A veces pienso que todos estamos solos, solos dentro de nosotros mismos, enredados en nuestra propia maraña de pensamientos, de recuerdos, de sensaciones, de ideas y de conversaciones con nosotros mismos.
La soledad no es algo indestructible, pero he aprendido o me he dado cuenta de que sólo ciertas personas tienen la capacidad de abrir ese lugar, el lugar en el que habita la idea que tenemos de nosotros a veces tan lejana y tan ajena de nuestra propia imagen, de lo que realmente somos para nosotros. Personas que tienen en su voz y en su mirada la llave, la clave, la contraseña o lo que sea que es capaz de abrir nuestra conciencia, como la luz atravesando el cristal de la ventana, o como la noche extendiéndose sobre nosotros mismos, tranquila, acogedora. Es algo indescriptible y natural en sí mismo. La gente lo llama química, es como un acorde que nos gusta, o una melodía, es como cuando nuestro escritor favorito escribe su mejor página y nosotros nos leemos en ella, o el grupo que más nos gusta vuelve a encontrar la inspiración y compone esa canción que nos eleva al escucharla, es algo que ocurre, de fuera hacia adentro y nos completa.
¿Quién soy yo para mí? ¿Quién soy yo al fin y al cabo para los demás? ¿He estado alguna vez conmigo? ¿Han estado ellos conmigo? ¿Me conozco? ¿Me conoce alguien?
A veces pienso también, que la capacidad de hacernos preguntas y de conversar con nuestra propia conciencia es el origen y la solución de todos los problemas que nos pueden acontecer en la vida. El grado de sinceridad que se alcance con uno mismo, siempre será mayor que el que se alcance con los demás, sin embargo, hay momentos, momentos en los que una mirada, una palabra de comprensión, una sonrisa, un abrazo, una noche a solas, nos impulsa de una forma invisible a encontrarnos en un lugar que no puede ser otro que el nuestro, no sé cómo llamarlo, es un momento imprescindible, en el que nuestra persona no podría ser cualquier otra, en el que no valdría otra persona en nuestro lugar, sino que nosotros sólo podemos ser nosotros y nadie más. No es tarea fácil, es como tratar de escuchar el silencio.
Cuanto más cerca estemos de lo que somos, cuanto más cerca situemos nuestra vida y nuestro tiempo en aquello a lo que debemos amor, respeto y admiración involuntarios, menos distancia habrá entre lo que deseamos y lo que ocurra, en definitiva, entre la realidad y el deseo.
No se trata de caer en las blandas redes de los placeres, ni de exigirnos más allá de lo que podemos hacer, si no de albergar en y con nosotros aquello que es consustancial a nosotros, y de no alejarnos, ni dejar que nada ni nadie nos aleje… ¿De qué? ¿De qué nos pueden alejar? ¿A qué precio tenemos que dejar de ser nosotros mismos?
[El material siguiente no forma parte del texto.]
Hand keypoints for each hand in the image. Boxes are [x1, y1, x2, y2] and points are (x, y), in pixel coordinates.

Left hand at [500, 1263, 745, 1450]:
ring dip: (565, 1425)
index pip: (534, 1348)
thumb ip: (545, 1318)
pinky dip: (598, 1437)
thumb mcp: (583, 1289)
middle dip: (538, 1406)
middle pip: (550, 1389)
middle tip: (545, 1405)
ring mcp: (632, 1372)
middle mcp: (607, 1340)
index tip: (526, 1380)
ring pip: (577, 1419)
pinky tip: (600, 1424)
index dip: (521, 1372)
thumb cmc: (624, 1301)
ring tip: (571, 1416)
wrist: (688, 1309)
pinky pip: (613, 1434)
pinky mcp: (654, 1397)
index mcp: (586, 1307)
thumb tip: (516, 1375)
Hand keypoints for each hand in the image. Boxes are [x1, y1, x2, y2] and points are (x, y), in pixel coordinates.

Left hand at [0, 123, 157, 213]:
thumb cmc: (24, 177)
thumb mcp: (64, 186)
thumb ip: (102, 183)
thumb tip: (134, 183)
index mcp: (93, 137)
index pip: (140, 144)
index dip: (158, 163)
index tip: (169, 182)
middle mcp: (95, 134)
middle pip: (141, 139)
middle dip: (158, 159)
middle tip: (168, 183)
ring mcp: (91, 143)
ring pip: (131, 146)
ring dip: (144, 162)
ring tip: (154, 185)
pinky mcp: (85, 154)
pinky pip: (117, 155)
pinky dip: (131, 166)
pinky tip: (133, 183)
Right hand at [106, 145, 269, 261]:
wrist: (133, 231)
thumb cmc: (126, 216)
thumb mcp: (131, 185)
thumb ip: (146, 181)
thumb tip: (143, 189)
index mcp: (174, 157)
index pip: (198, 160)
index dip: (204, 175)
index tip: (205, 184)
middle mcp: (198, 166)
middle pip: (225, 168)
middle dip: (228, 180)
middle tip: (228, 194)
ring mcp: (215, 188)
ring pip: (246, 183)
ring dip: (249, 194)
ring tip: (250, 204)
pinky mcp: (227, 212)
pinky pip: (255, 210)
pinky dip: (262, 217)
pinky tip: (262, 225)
Tampoco se trata de ponerse metas, se trata de comprender que estamos de paso, encarnados para sentir, para acunar sueños, ilusiones que siempre se cumplen aunque no sucedan, por el mero hecho de haberlas albergado ya fueron nuestras, ya nos pertenecen por imaginarlas.
Como aquellos versos de Baudelaire a Ágata:
«¿No huye el corazón, Ágata, muchas veces de ti,
Lejos del negro océano de la ciudad inmunda,
Hacia otra donde estalla, súbito, el esplendor,
Azul, profundo, claro cual la virginidad
¿No huye el corazón, Ágata, muchas veces de ti?»
La realidad sucede porque nos la creemos, y no al revés.